“Are we there yet?”
Remember how fun it is to travel with small kids? The longer the trip, the more this favorite question gets repeated, like a bad commercial.
I think that could be how God feels when we keep unfocusing on the real goal of art and start obsessing about the finish line.
Two quick examples. Several weeks ago, I got frustrated at a situation at church when a kid had a meltdown and the parent left me to handle it alone. It blinded me for several hours and eventually I felt ashamed of how I handled it.
On the opposite end of the emotional spectrum, at my cousin’s wedding this weekend, I wanted to forget myself and simply enjoy others. I wanted to encourage the bride and groom and tell them how inspired and happy their love made me, how it lit them from within. The beauty was overwhelming and I felt lost in it, forgetting myself and so relaxed and happy.
Writers are a strange bunch, but we do share some things in common with human beings. One of them is that at our very core, we want others to see what we’re seeing. And writing is sort of a way to ask, “Are you seeing this?”
In both situations, I just wanted to get where I was going. “Look how amazing/terrifying/ridiculous/pitiful/horrible/whatever this is!” Not a bad thing, but I forgot my process.
At church, I thought sharing what I saw would help some people, help a relationship and maybe a kid’s development. At the wedding, I thought sharing my viewpoint could help fuel love and help spread it to others. I thought about Maya Angelou’s famous quote, “I’ve learned that people will forget what you said, people will forget what you did, but people will never forget how you made them feel.”
Good goal. Yet whether or not I got to share what I saw, I needed to remember what all artists will eventually learn, that life is an exercise in doing all you can to improve things in the midst of never quite getting to the finish line.
Downshift and consider this: the true artists’ questions are always the same: How did I do today? What progress can I celebrate? And what did I learn about my process?
Forget whether I shared what I saw or whether I created something that changed someone’s life forever. Cultivating awareness of my process to produce and express words, art, beauty, meaning, it can feel like a fruitful exercise, even dangerous. It feels like looking too closely at the how can unbalance the machinery.
But it’s also a necessity, an unavoidable business to encourage my development. Gaining insight and evaluating the machinery isn’t the same as messing with the works (which also is sometimes necessary). Getting a better look in there won’t automatically jinx the final product.
In fact, if I’d let go of my barricading attempts to control and predict the final product, I might see that greater awareness of my process is the best result–and the only real way forward.
Making art is not a choice for an artist, just like life is not a choice for the alive. Art, like life, is a process.
Which means, of course, it isn’t about a goal, a finish line. It’s about the middle. In the middle, it’s safe to say you can completely forget about the goal and focus on the rewards that are inherent in the journey.
(Are you hearing a favorite theme repeated in here?)
Of course, I easily forget this like everyone does, and I need reminders and encouragement to refocus and enjoy the process. But if I know it’s not about a personal victory at the finish line far out there on the horizon somewhere, maybe I won’t need quite so many reminders.

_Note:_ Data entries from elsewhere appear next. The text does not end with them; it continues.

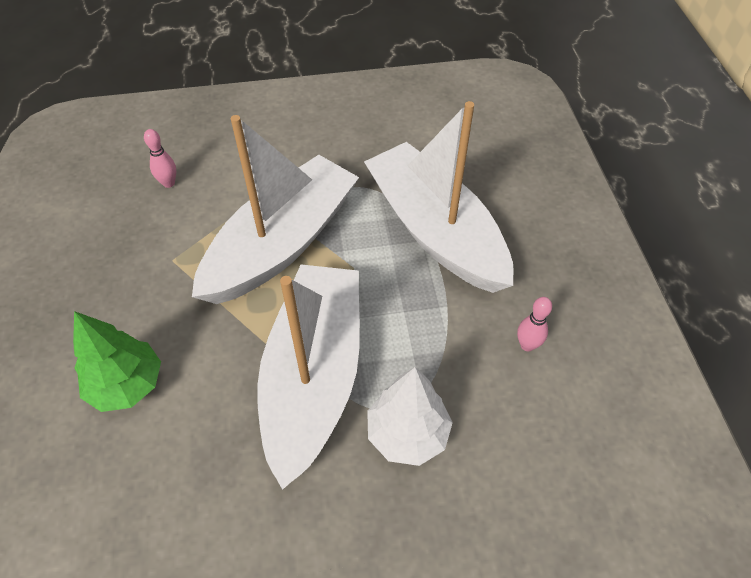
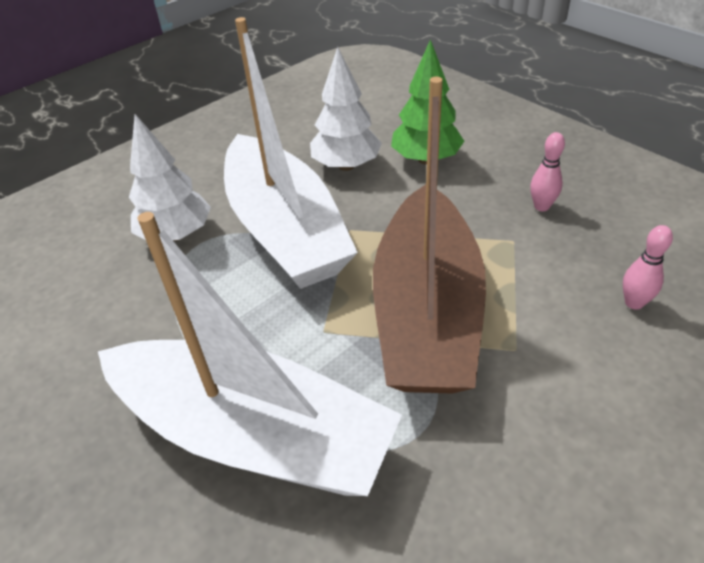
camera: 150 degrees right, 10 degrees down
white boat [192,115,359,304] -> brown boat [373,77,486,394]
pink bowling pin [517,297,552,351] -> pink bowling pin moved to [530,132,565,211]
none -> white tree [310,47,382,171]

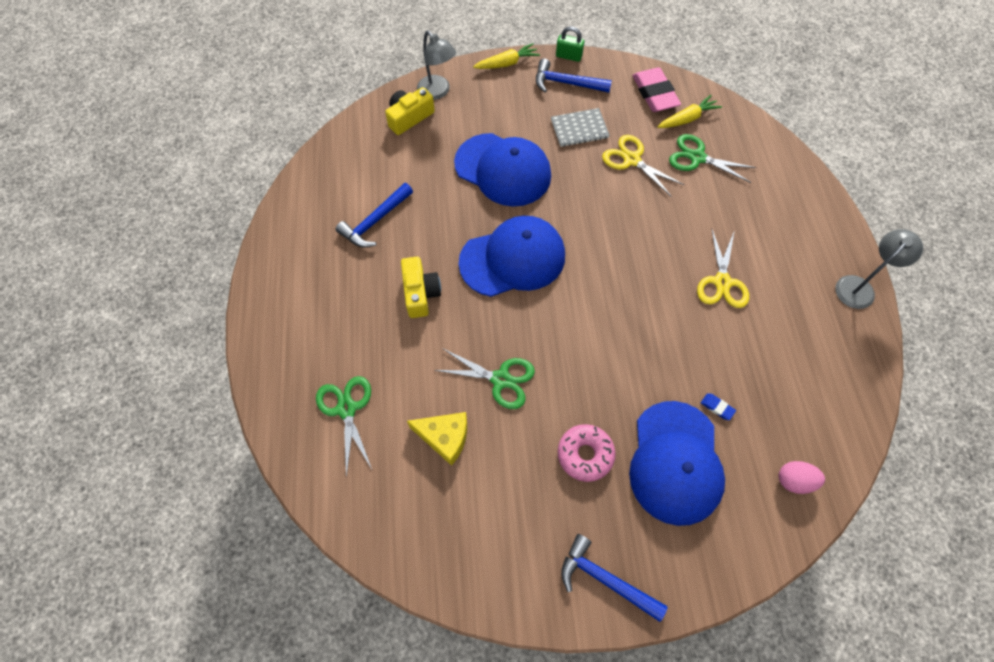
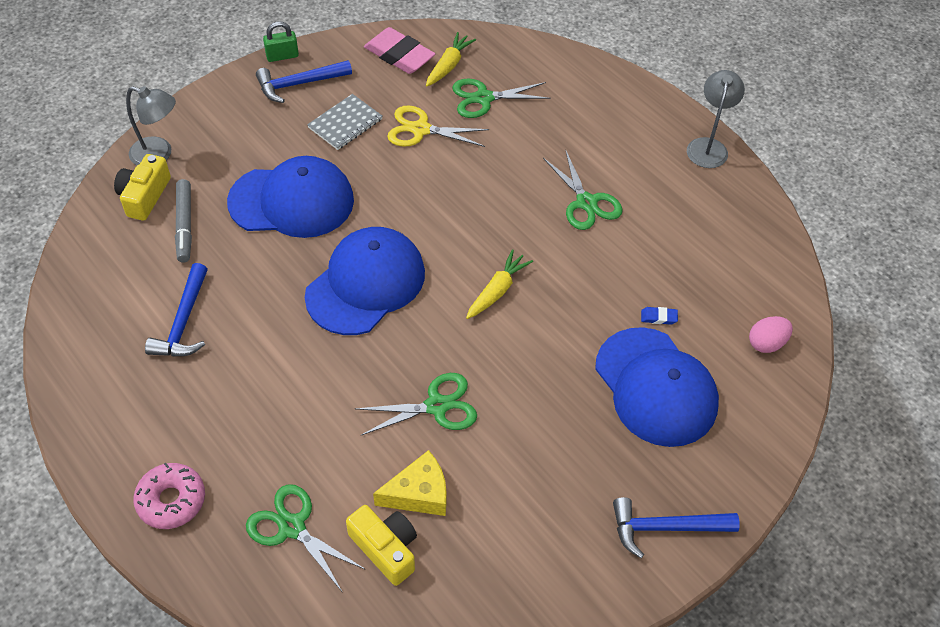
camera: 35 degrees left, 10 degrees down
yellow camera [401,257,441,318] -> yellow camera moved to [346,505,417,586]
yellow carrot [473,43,540,69] -> yellow carrot moved to [466,249,533,319]
pink donut [558,424,616,482] -> pink donut moved to [133,463,205,529]
yellow scissors [697,230,749,308] -> green scissors [543,149,623,230]
none -> grey marker [175,179,192,262]

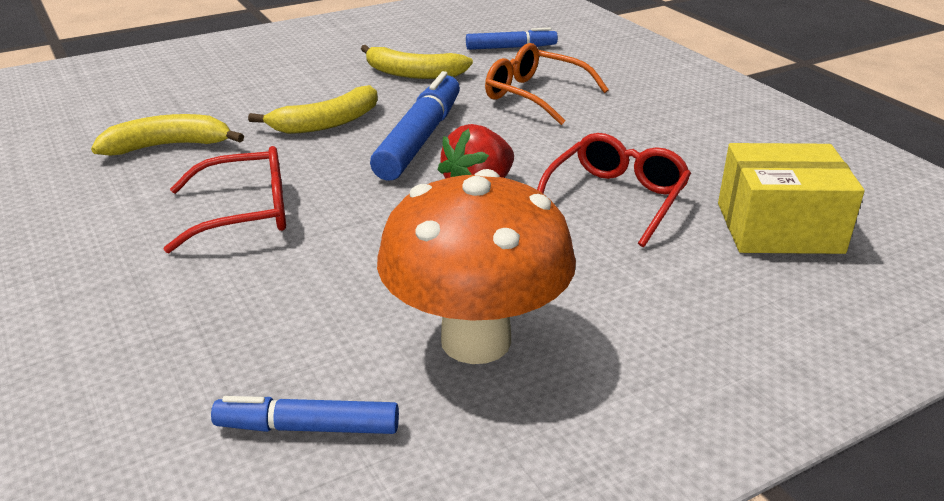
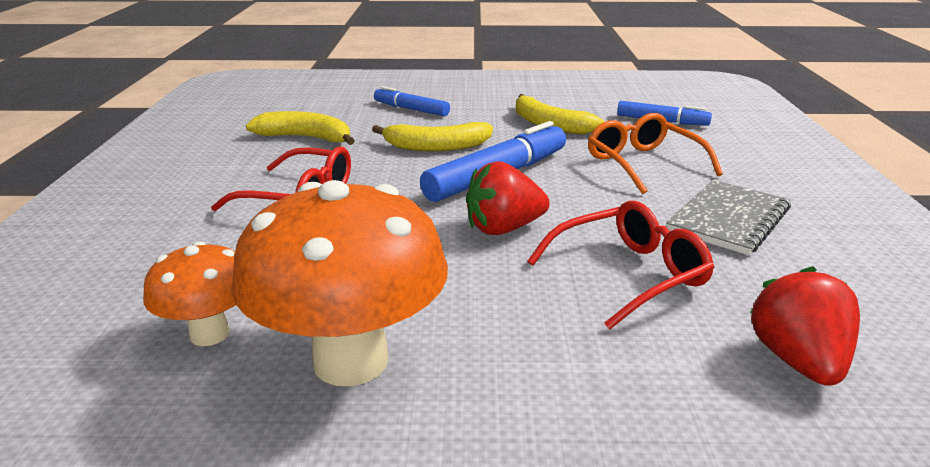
camera: 30 degrees right, 5 degrees down
blue marker [211,396,399,434] -> blue marker moved to [374,86,450,116]
yellow box [718,143,865,254] -> red strawberry [750,266,860,386]
none -> orange mushroom [143,241,236,346]
none -> grey notebook [666,180,791,255]

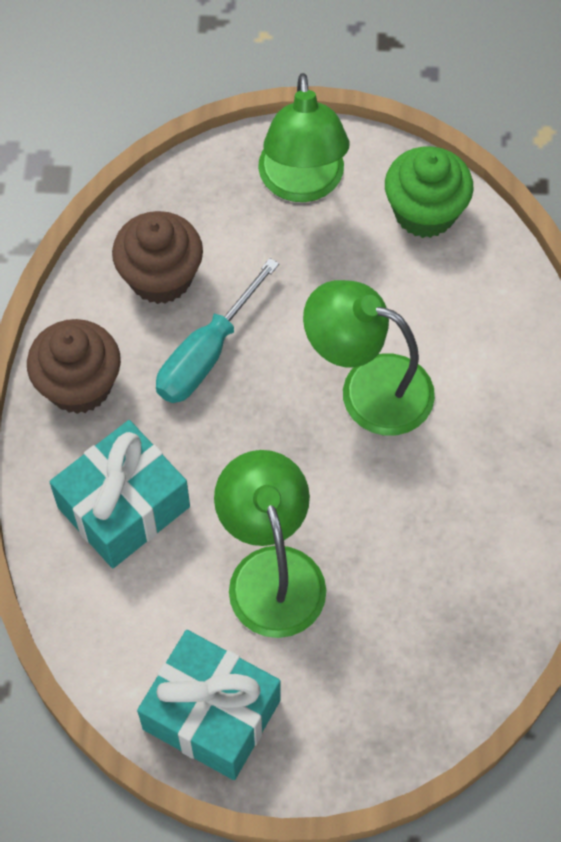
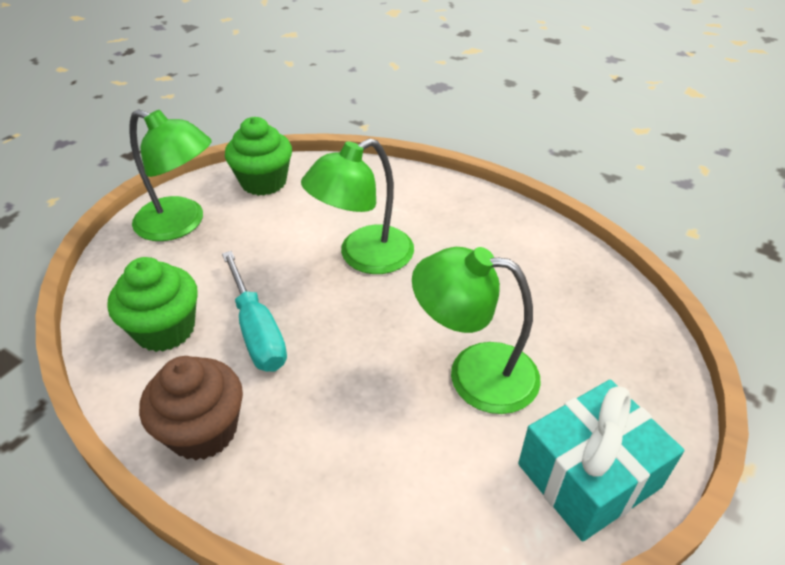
camera: 60 degrees left, 20 degrees down
turquoise gift [50,420,190,568] -> none
brown cupcake [112,211,203,304] -> green cupcake [107,257,198,352]

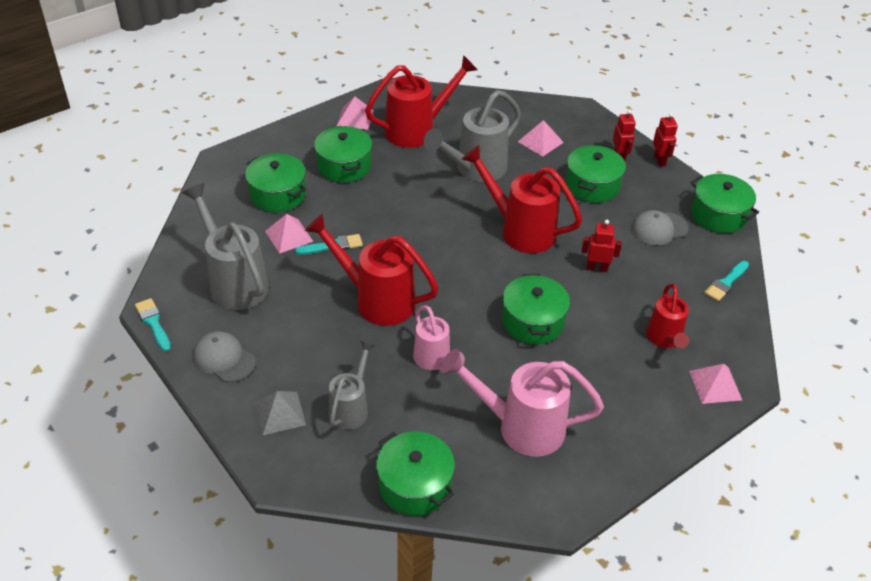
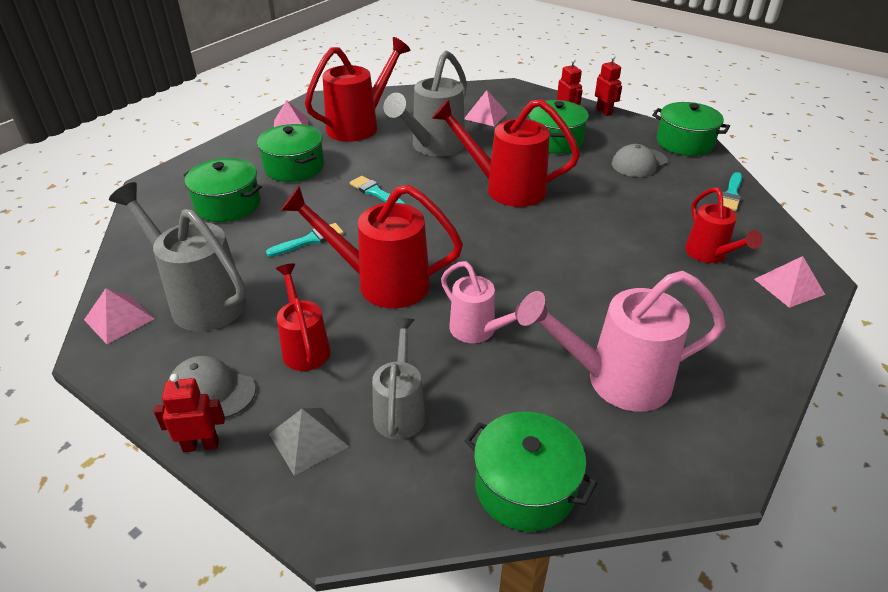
camera: 15 degrees left, 5 degrees down
turquoise brush [135,298,171,351] -> turquoise brush moved to [350,176,406,204]
pink pyramid [265,214,314,254] -> pink pyramid moved to [84,288,154,344]
green pot [502,274,570,344] -> none
red robot [582,220,622,272] -> red robot moved to [154,374,225,452]
none -> red watering can [276,263,331,371]

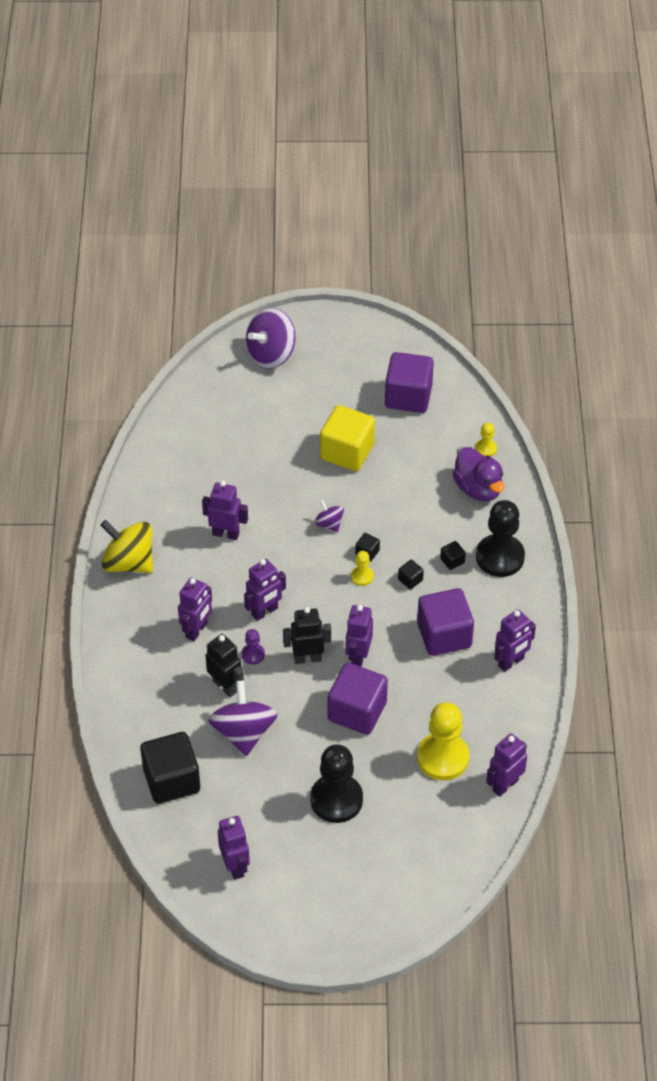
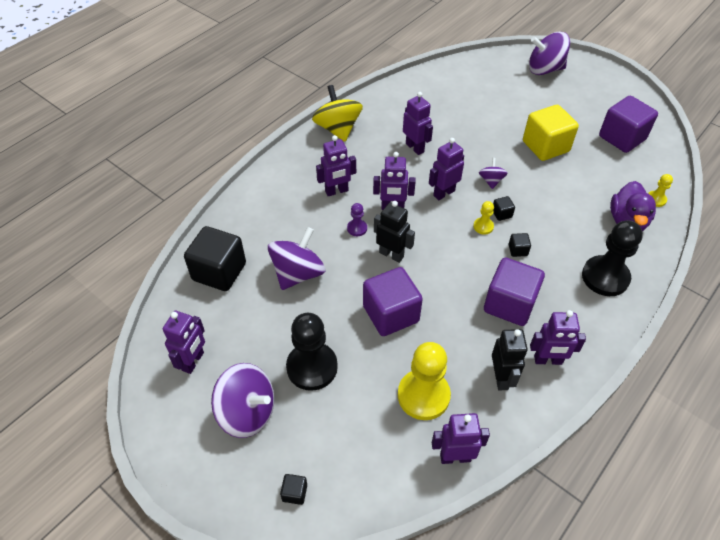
camera: 40 degrees right, 0 degrees up
black robot [206,634,244,697] -> black robot moved to [492,329,528,390]
purple robot [346,605,373,667] -> purple robot moved to [429,138,464,200]
black cube [440,541,466,570] -> black cube moved to [280,474,307,505]
none -> purple spinning top [211,363,274,438]

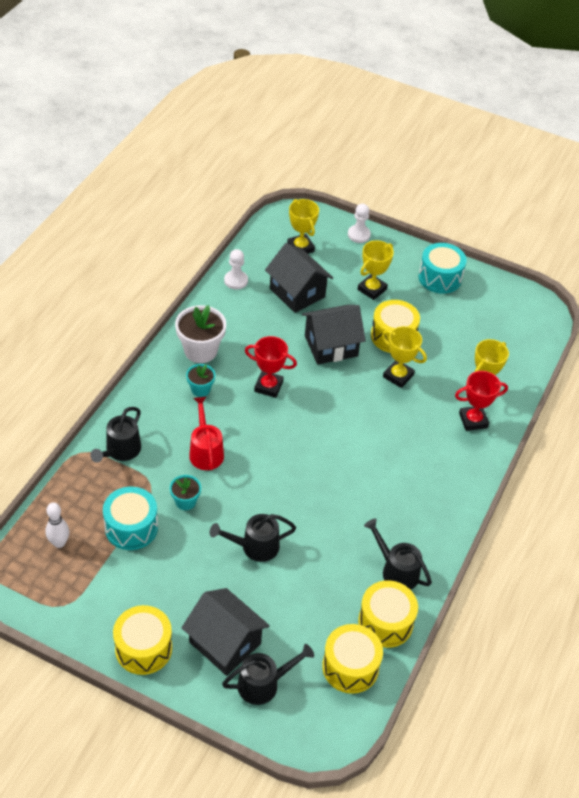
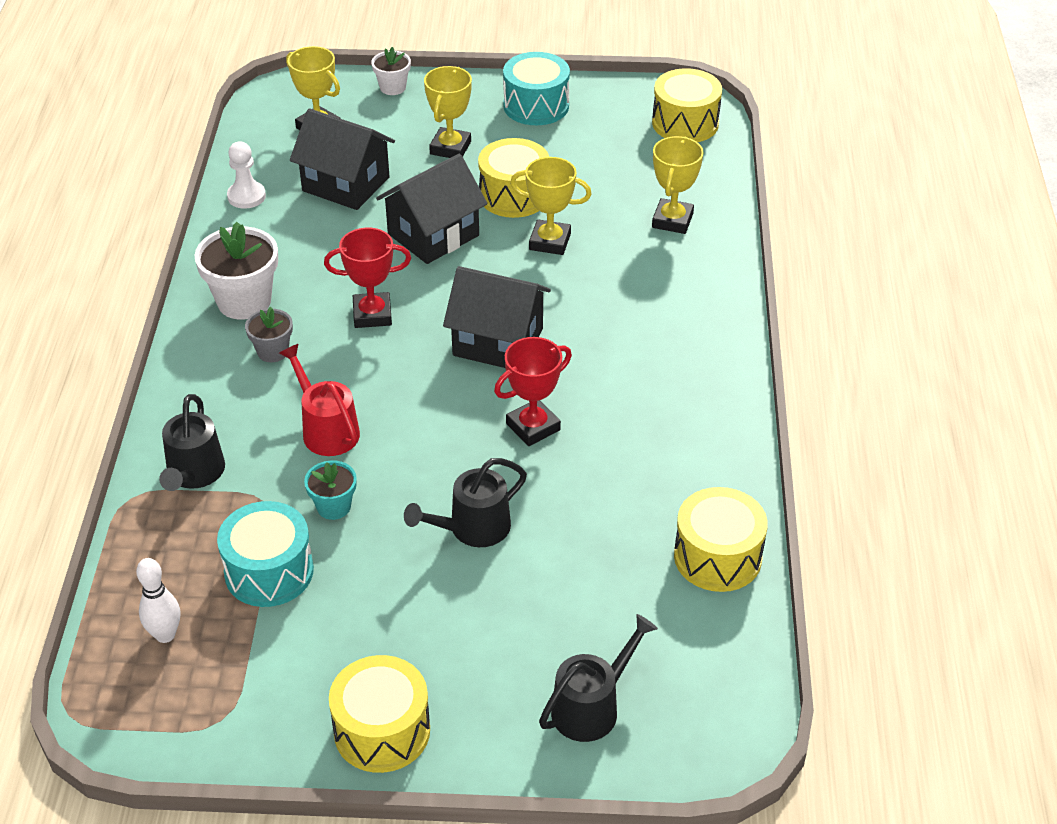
camera: 20 degrees left, 5 degrees down
black house [182,588,270,676] -> black house moved to [443,266,551,368]
turquoise flower pot [186,364,215,397] -> grey flower pot [245,306,293,362]
yellow drum [322,624,383,694] -> yellow drum moved to [652,68,722,142]
white pawn [348,204,371,243] -> white flower pot [371,47,411,95]
black watering can [364,518,432,590] -> none
red trophy [455,371,508,431] -> red trophy moved to [494,337,572,446]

Also, while community is often essential to continuing on the journey, we can’t allow ourselves to get too focused on feedback. Like Bayles and Orland write in Art and Fear, others can’t tell whether you’re making progress or if you’re doing what you should merely by looking at a finished product. They frequently don’t know or care what went into your work because they only see the tip of the iceberg. Our focus on process must respect that we’re in a relationship with our process. And our true work is protecting, preserving and promoting that over all else.
In the beginning and in the middle of the journey, we must be more focused on process over product. We must make room to let go of our obsession with the end goal to see the little details at our feet. Finished pieces will not define our work. The goal is not producing anything; the goal is awakening, being more aware with every day and becoming more alive. Living with this focus more of the time will produce a continually improving string of works.
With greater awareness of the mechanics of your process, seeing what others too easily miss will become easier. It will be your advantage over the more common crafters. Practicing this presence of mind will increase your insight into what others miss, revealing undetected inaccuracies, omissions, faults in logic, form and structure that a less-focused artist miss by relying on what he thinks he already knows about creating.
To gain a relationship with your process is to gain your true reward.
Pay attention to it. And count it as the true goal to be celebrated. Because that will never be more vital, nor will anything you ever produce be more rewarding.
Practicing this will grow in habitual awareness, and inevitably to ever greater progress.
Acknowledge the oppositions of distraction and frustration, and make progress anyway. Everyone struggles. Everyone faces derailments specific to them. But those who face them and learn how to not quit succeed.
“The lessons you are meant to learn are in your work. To see them you need only to see your work clearly—without judgment, without need of fear, without wishes or hopes. Without emotional expectations. Ask your work what it needs—not what you need. Then set aside your fears and listen, the way a good parent listens to a child.” – David Bayles and Ted Orland, Art and Fear
Be always on the way and you’re already there.